To be fair, not everything has been Snyder’s fault. The Washington franchise has seemingly been cursed over the past several years with a wide array of strange and tragic setbacks.
The tragic murder of standout defensive back Sean Taylor at the hands of home intruders in fall 2007 seemed to be a turning point from which the franchise has struggled to recover. Taylor was one of the team’s shining stars — a hero to local fans who had emerged into the lynchpin of the Washington defense and a potential future Hall of Famer. The franchise simply hasn’t been the same since that horrible night Taylor was murdered.
There was a flicker of hope in 2012 after the Redskins drafted Robert Griffin III, but the franchise’s major long-term gamble — trading away numerous future draft picks to the Rams — proved costly after Griffin went down to a major knee injury in the Redskins’ NFC Playoff loss that winter to the Seattle Seahawks. Plagued by injuries and inconsistent performance, Griffin was out of Washington by 2016.
More recently, current Commanders head coach Ron Rivera worked through a cancer diagnosis to help the franchise reach the playoffs in 2020, while in 2021 defensive end Montez Sweat dealt with the murder of his brother, and earlier this year safety Deshazor Everett was charged with involuntary manslaughter following a Dec. 23, 2021, car crash that killed his girlfriend.
But in so many other ways, the decline of the Washington NFL franchise can be laid directly at Snyder’s feet.
When he first came to the Redskins, he thought he could simply buy a Super Bowl championship, as he signed aging high-priced free agents such as Deion Sanders and Bruce Smith, hopeful to give them one more shot at Super Bowl glory.

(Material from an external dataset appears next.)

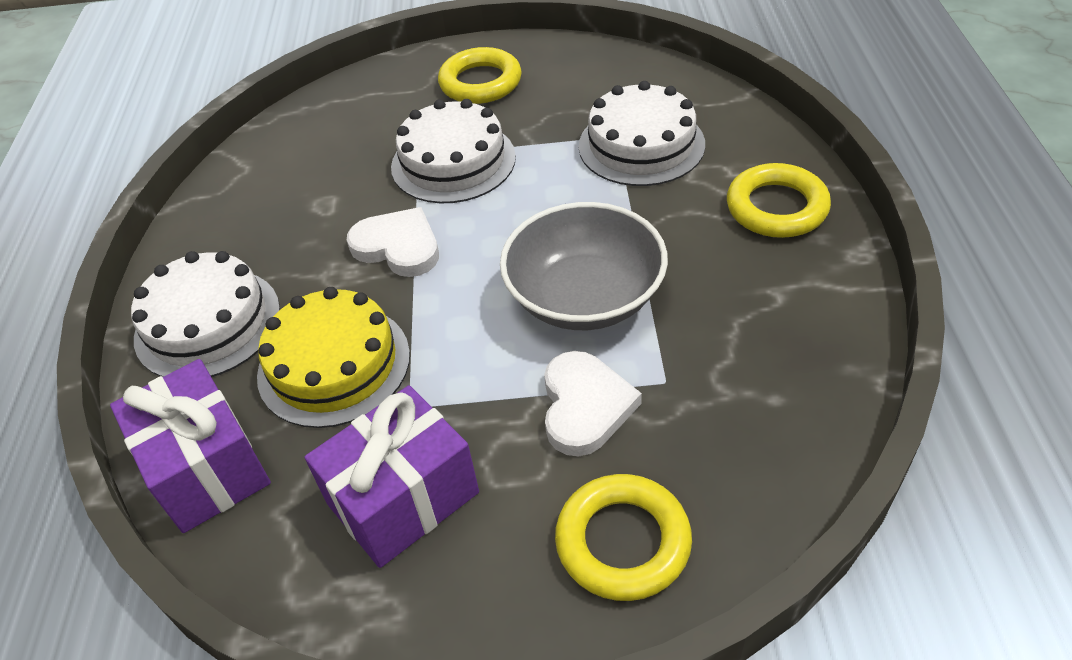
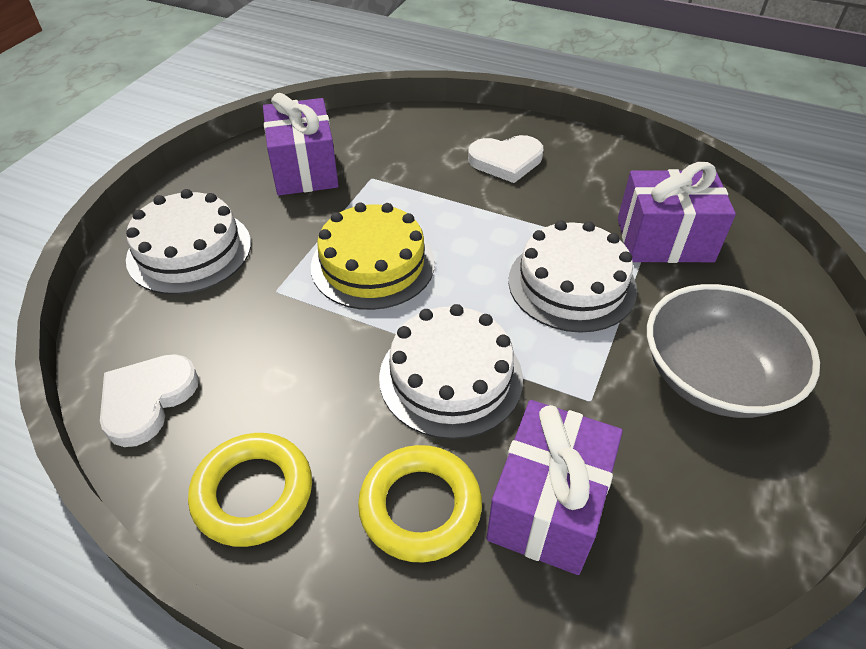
purple gift: [110,359,271,533] [304,385,479,568] = 2 -> [263,93,339,195] [486,400,623,575] [618,162,736,263] = 3
yellow ring: [438,47,522,104] [555,474,692,601] [727,163,831,238] = 3 -> [188,433,312,547] [358,445,482,563] = 2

But the gambit failed, leaving the Redskins largely devoid of talent as the older players aged out of the organization.
The coaching carousel of the Redskins/Commanders under Snyder has been notable, as the franchise has had no less than 10 head coaches under his ownership. Most of them had reached tremendous heights elsewhere, with Turner, Gruden, Shanahan and Rivera all reaching Super Bowls as head or assistant coaches with other NFL teams, and Steve Spurrier winning a college football national title at the University of Florida prior to his arrival in Washington. But the Washington job proved to be the one universal place for many of them where things didn’t go as planned.
The battle over the naming of the franchise was an unnecessary distraction for the team off the field throughout the last decade, and the more recent damaging allegations of sexual assault and a toxic workplace permeating throughout the Commanders organization not only cost Jon Gruden his job with the Oakland Raiders, but may also wind up contributing significantly to Snyder’s departure as team owner.
The allegations against Snyder are condemning — everything from sexual harassment to offers of seven-figure sums of money to victims in exchange for their silence. One woman claims that Snyder sexually assaulted her back in 2009, while another allegation stems around some inappropriate touching of a former Washington cheerleader.
The franchise was fined $10 million by the NFL in the summer of 2021 following an investigation into the team’s toxic workplace environment, leading to the day-to-day operations of the Commanders being briefly handed over to Snyder’s wife, Tanya.
The bottom line is that for all his success in business, Daniel Snyder’s ownership of the Washington NFL franchise has been an unmitigated disaster on the field. The franchise itself will prove to be a huge business success for Snyder and his family, as he figures to see a return anywhere from six to ten times his initial $800 purchase of the franchise back in 1999. Snyder will get to add still more billions to his existing billions.
But for those Commander fans eager for a return to the glory days — eager to a return to dominance on the field, as well as normalcy off the field — this is a time of cautious excitement. If the franchise were to move in a new direction with a new owner, it would give new hope to a franchise that has been devoid of hope for much of the last three decades.